> _Your goal_:
Please quote verbatim the lines of the records below from the line containing "pekerja kreatif seperti content creator dan" up to and including the line containing "Secara umum, content pillar membantu mengelom".

> _Input for this task_:
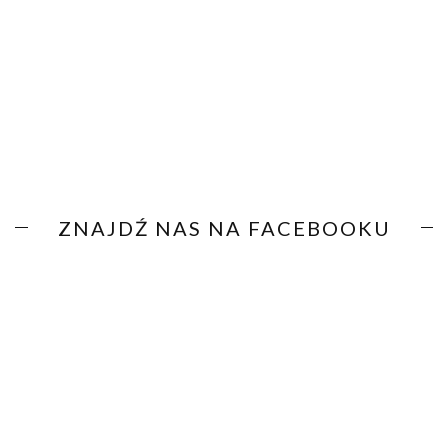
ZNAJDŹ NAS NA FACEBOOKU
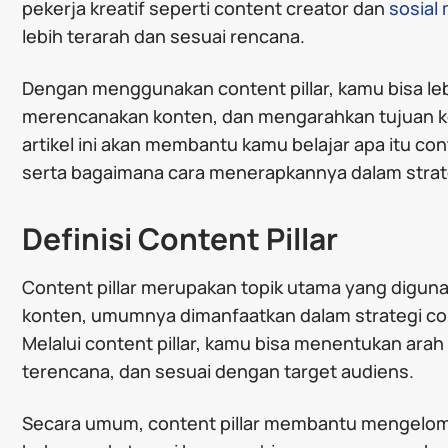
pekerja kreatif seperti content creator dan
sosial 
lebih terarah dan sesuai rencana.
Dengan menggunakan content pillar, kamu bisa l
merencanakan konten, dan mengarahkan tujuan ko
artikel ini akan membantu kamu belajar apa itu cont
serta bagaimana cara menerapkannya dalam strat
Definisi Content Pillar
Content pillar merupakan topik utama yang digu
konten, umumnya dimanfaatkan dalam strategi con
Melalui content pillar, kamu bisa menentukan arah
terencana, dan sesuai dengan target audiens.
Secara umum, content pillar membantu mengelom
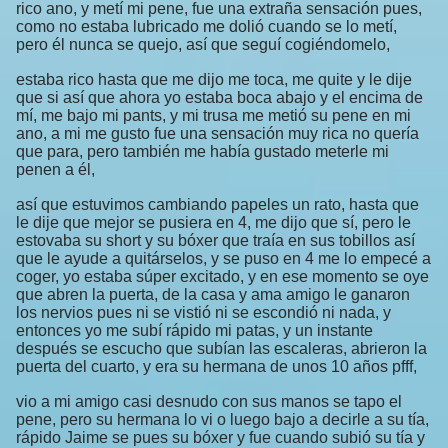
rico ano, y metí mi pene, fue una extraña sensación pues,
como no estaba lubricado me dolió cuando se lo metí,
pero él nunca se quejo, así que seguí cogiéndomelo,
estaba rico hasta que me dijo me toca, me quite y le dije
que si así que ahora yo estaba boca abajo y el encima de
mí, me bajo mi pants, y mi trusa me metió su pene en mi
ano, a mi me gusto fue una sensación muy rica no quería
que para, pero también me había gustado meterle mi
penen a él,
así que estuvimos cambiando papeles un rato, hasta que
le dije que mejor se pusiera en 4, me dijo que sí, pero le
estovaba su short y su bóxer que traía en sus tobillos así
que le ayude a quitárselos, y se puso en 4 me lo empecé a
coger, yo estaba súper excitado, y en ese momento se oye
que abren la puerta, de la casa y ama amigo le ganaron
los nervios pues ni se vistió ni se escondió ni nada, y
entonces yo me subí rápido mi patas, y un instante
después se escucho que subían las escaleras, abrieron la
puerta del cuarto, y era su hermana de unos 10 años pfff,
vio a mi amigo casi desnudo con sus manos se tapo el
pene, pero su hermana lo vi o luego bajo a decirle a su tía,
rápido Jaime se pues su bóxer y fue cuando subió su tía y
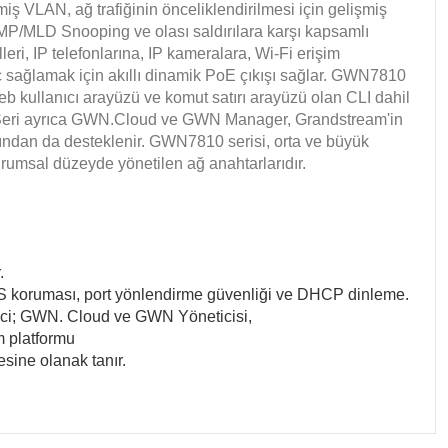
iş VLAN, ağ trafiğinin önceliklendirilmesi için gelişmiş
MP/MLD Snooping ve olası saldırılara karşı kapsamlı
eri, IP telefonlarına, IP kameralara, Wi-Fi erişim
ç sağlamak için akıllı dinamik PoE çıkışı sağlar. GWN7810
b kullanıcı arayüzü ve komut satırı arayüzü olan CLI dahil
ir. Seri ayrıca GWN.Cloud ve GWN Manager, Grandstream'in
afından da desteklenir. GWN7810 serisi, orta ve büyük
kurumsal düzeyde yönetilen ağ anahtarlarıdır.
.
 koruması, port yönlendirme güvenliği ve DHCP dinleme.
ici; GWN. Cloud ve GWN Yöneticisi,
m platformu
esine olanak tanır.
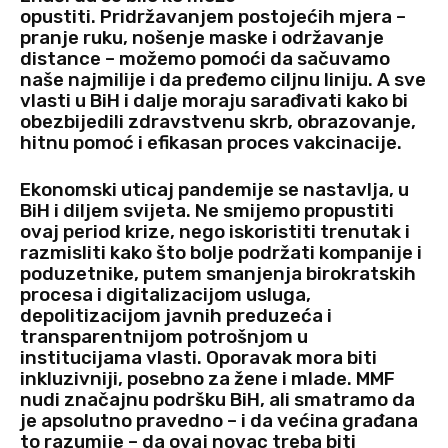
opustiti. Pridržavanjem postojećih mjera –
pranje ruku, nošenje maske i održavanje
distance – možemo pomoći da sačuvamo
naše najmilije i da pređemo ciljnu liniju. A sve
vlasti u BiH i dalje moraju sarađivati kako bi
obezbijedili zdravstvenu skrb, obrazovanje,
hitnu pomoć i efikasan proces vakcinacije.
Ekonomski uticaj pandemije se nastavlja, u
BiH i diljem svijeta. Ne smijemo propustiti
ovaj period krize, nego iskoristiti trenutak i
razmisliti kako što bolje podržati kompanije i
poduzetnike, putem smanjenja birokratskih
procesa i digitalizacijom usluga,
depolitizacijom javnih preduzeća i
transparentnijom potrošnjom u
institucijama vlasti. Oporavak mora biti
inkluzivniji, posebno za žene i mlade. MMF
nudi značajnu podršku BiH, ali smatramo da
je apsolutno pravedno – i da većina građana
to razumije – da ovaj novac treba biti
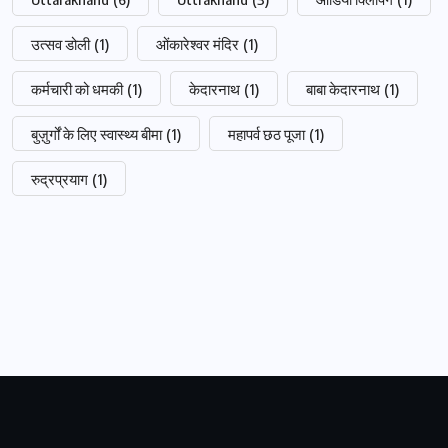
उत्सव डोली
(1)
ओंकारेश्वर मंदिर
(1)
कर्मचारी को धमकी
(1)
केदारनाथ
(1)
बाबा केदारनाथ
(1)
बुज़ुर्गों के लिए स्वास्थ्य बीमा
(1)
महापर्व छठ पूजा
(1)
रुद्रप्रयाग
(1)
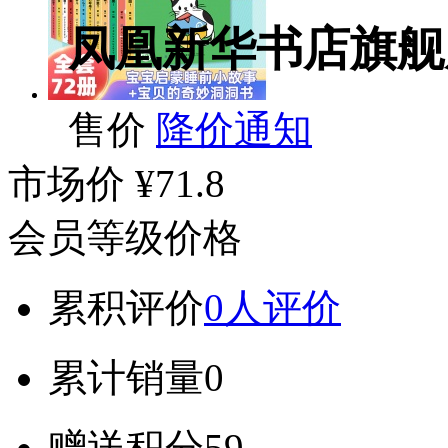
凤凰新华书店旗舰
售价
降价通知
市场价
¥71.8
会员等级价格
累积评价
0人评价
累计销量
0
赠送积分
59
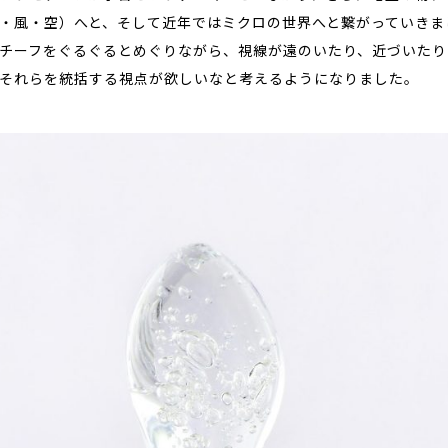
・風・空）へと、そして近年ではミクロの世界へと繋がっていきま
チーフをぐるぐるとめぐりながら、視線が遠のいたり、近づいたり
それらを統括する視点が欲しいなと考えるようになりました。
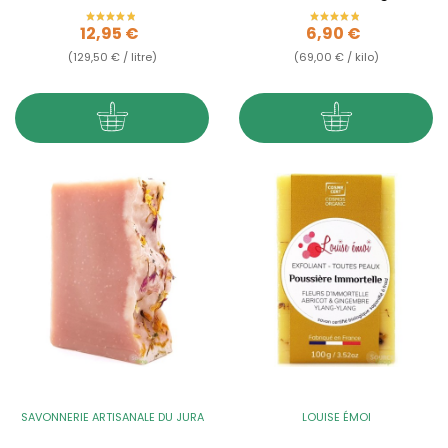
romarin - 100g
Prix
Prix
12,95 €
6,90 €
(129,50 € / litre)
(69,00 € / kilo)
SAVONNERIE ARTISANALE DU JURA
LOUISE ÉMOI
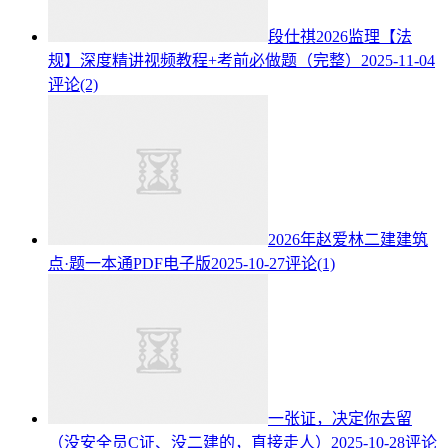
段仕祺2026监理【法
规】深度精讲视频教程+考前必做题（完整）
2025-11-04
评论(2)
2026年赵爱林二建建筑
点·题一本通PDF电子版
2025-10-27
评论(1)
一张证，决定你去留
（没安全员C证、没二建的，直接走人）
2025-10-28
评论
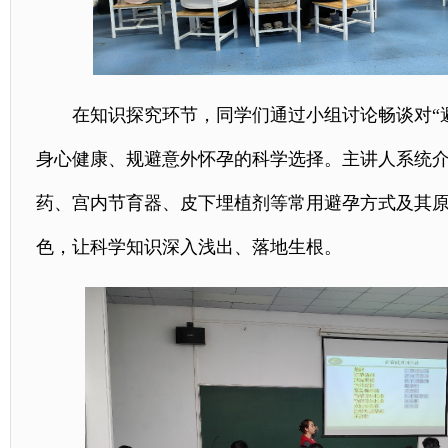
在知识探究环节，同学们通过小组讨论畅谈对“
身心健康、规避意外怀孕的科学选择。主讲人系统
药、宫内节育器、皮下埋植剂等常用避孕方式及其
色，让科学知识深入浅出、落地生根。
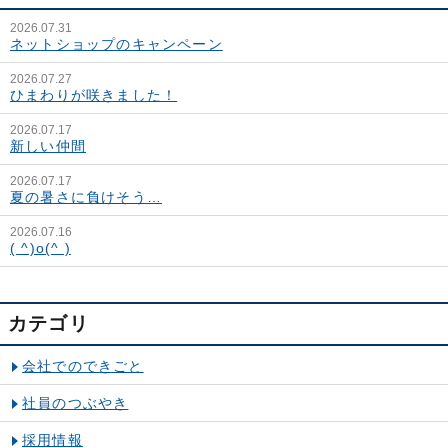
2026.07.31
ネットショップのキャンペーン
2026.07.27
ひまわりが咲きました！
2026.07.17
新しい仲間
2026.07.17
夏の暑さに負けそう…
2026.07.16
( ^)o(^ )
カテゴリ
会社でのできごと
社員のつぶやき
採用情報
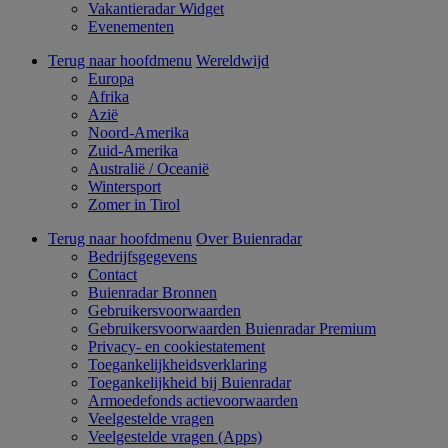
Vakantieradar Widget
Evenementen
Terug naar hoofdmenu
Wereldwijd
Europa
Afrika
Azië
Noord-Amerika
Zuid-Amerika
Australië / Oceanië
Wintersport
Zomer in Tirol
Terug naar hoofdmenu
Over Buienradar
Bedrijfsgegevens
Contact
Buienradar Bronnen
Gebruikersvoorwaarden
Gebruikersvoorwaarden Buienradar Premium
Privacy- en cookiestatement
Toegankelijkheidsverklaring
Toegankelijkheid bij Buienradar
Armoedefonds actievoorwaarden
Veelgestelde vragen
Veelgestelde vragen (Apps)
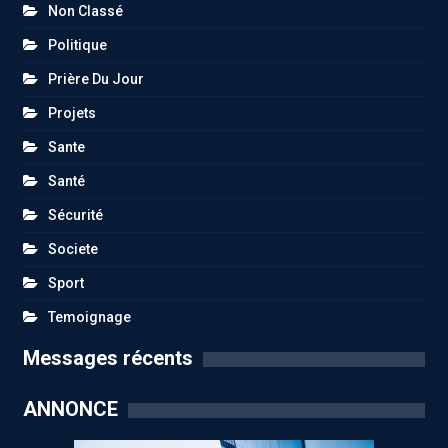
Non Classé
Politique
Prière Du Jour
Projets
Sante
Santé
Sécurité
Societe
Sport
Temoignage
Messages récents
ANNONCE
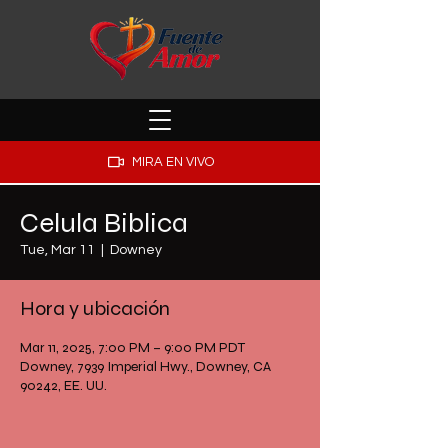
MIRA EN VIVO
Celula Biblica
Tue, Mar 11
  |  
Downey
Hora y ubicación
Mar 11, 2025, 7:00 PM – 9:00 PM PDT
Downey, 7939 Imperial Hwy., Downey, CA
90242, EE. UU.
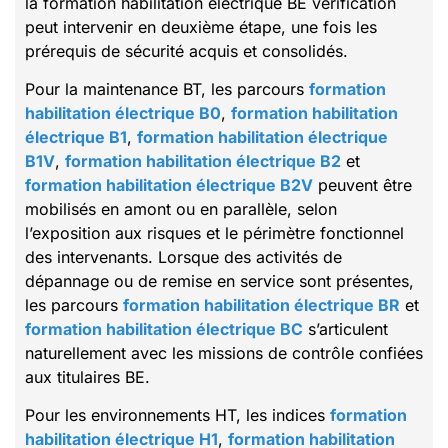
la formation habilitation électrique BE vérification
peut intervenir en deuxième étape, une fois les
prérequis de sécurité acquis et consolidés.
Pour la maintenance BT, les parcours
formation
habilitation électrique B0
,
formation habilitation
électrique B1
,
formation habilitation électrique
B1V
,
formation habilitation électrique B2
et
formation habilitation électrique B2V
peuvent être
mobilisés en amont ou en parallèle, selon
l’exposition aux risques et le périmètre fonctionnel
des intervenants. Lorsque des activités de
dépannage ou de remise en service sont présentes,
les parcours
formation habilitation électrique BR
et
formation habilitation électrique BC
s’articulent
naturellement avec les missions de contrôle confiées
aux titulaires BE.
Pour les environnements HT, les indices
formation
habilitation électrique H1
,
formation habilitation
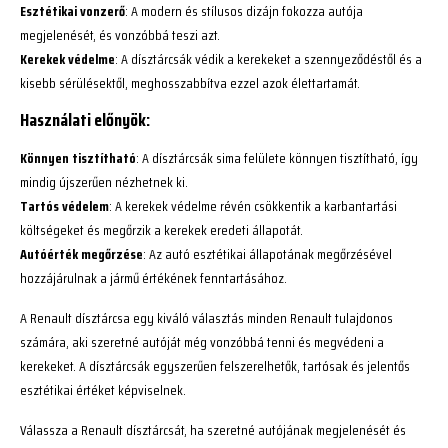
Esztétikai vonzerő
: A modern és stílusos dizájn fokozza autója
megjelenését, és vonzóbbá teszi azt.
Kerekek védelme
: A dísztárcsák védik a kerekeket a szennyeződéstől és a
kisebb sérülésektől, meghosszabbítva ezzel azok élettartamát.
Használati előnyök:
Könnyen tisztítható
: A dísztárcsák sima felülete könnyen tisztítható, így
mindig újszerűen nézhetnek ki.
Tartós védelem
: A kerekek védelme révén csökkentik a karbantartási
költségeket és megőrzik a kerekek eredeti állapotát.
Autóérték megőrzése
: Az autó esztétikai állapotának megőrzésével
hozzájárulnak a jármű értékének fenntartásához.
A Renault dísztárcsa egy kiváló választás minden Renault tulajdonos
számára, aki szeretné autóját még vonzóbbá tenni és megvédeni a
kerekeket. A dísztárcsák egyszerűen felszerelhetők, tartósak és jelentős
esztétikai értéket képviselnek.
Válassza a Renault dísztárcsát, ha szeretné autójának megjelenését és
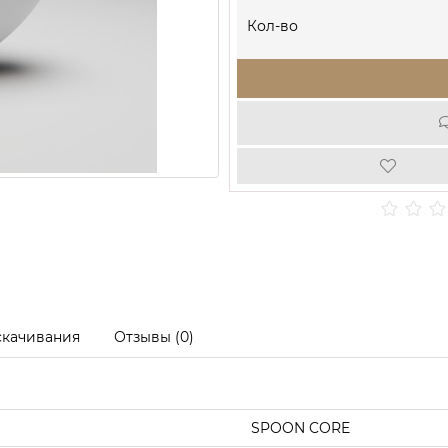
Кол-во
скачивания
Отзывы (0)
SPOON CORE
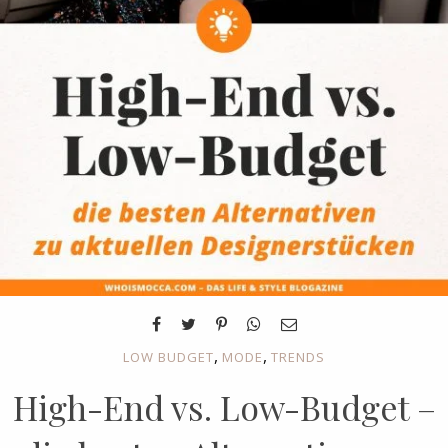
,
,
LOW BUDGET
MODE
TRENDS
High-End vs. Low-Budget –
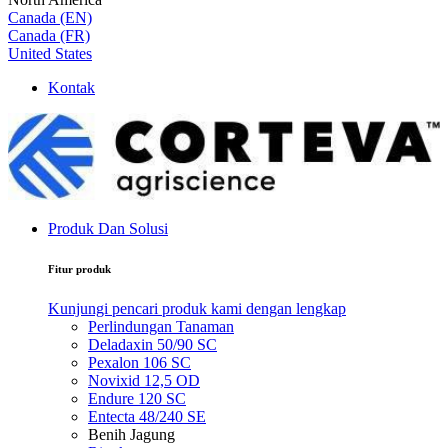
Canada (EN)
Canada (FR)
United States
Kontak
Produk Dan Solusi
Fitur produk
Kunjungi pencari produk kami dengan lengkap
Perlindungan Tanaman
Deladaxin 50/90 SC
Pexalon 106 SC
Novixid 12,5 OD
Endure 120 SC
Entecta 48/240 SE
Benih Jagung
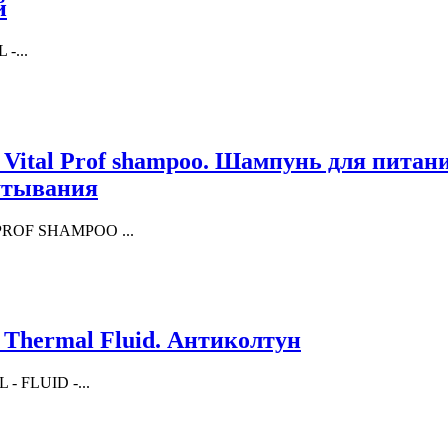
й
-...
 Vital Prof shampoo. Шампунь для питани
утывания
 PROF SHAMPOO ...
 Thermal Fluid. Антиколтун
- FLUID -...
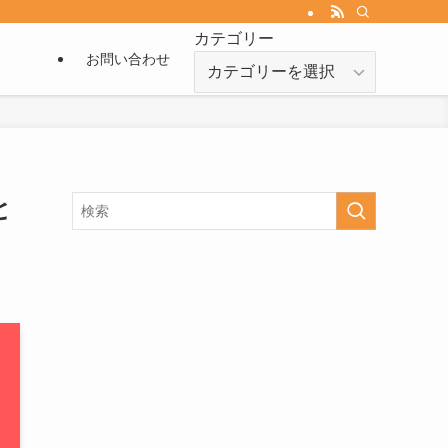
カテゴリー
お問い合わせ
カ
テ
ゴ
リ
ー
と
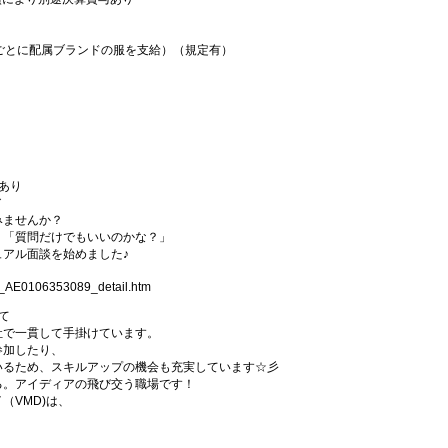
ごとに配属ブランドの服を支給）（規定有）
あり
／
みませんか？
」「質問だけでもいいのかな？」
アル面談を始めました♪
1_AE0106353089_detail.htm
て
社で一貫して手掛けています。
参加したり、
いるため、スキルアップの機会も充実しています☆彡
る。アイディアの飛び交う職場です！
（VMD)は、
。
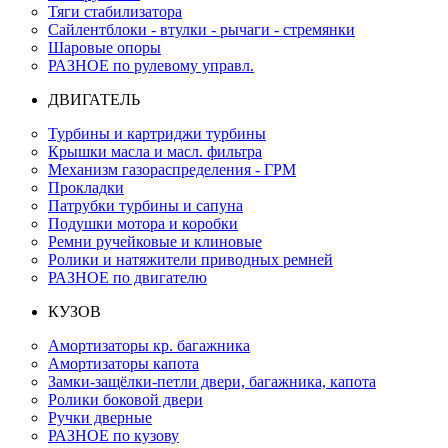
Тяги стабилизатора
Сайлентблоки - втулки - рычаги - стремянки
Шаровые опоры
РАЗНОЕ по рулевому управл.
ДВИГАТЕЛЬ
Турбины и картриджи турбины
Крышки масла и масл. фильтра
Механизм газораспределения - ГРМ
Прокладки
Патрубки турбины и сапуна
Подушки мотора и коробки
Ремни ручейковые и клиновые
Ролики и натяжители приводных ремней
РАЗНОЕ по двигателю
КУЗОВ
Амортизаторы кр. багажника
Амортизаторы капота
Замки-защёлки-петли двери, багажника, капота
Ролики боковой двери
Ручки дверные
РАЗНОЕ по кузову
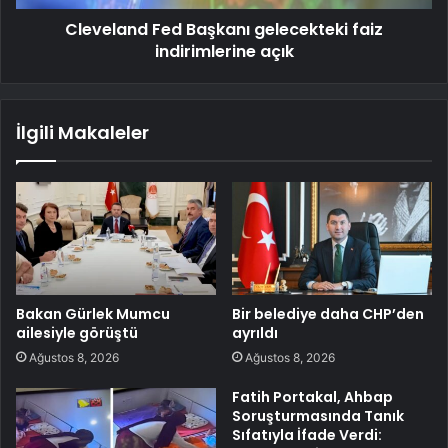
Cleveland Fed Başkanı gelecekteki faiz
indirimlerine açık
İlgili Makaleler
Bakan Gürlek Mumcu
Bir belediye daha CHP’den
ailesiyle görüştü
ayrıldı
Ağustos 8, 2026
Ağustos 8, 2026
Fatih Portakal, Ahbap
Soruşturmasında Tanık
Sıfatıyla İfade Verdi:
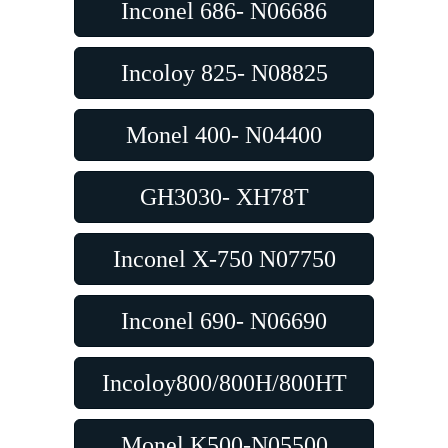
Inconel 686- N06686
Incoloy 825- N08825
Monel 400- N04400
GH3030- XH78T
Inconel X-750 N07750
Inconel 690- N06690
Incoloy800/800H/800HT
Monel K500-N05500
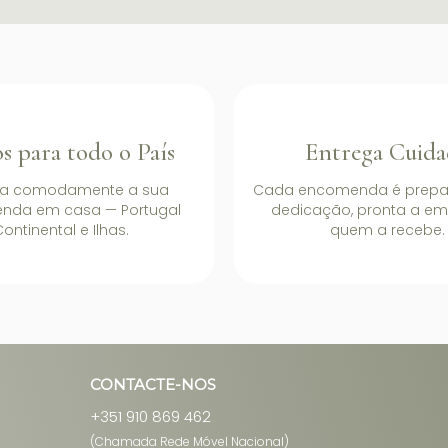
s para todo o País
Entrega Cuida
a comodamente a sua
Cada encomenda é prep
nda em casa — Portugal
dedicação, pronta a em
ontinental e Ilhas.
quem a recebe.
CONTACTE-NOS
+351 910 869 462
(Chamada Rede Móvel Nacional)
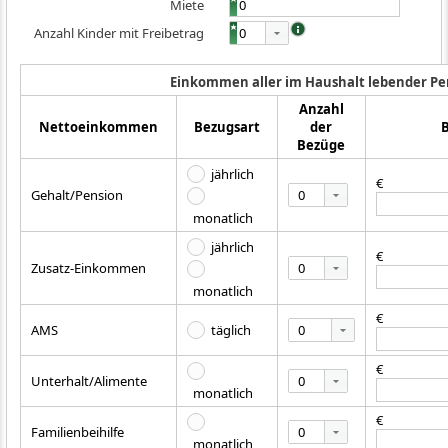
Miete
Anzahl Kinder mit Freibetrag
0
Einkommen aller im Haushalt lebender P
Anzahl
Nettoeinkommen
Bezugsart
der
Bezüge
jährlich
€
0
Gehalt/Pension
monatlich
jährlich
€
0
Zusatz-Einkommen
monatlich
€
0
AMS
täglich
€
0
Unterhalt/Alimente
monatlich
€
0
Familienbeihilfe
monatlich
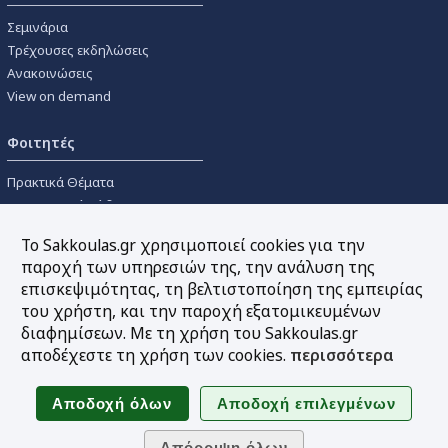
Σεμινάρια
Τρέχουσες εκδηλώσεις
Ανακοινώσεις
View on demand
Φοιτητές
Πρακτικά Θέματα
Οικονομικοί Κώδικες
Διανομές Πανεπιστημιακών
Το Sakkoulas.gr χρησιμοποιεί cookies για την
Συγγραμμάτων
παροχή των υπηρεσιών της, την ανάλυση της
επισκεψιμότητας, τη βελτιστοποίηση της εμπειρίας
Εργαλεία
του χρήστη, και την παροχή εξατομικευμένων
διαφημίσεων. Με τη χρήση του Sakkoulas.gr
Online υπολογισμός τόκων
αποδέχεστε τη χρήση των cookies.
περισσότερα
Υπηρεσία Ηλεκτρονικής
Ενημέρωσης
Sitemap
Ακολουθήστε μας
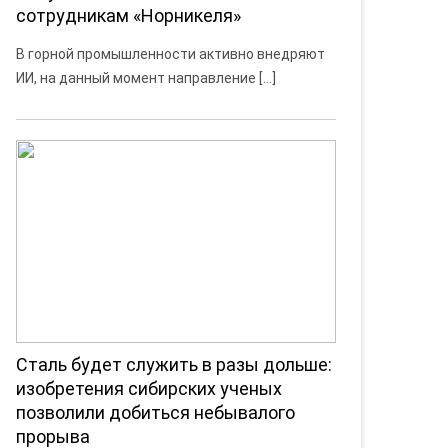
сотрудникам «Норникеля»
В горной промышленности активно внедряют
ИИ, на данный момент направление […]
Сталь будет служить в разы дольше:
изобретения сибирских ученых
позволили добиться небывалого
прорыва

> _Task response_:
pekerja kreatif seperti content creator dan
sosial 
lebih terarah dan sesuai rencana.
Dengan menggunakan content pillar, kamu bisa l
merencanakan konten, dan mengarahkan tujuan ko
artikel ini akan membantu kamu belajar apa itu cont
serta bagaimana cara menerapkannya dalam strat
Definisi Content Pillar
Content pillar merupakan topik utama yang digu
konten, umumnya dimanfaatkan dalam strategi con
Melalui content pillar, kamu bisa menentukan arah
terencana, dan sesuai dengan target audiens.
Secara umum, content pillar membantu mengelom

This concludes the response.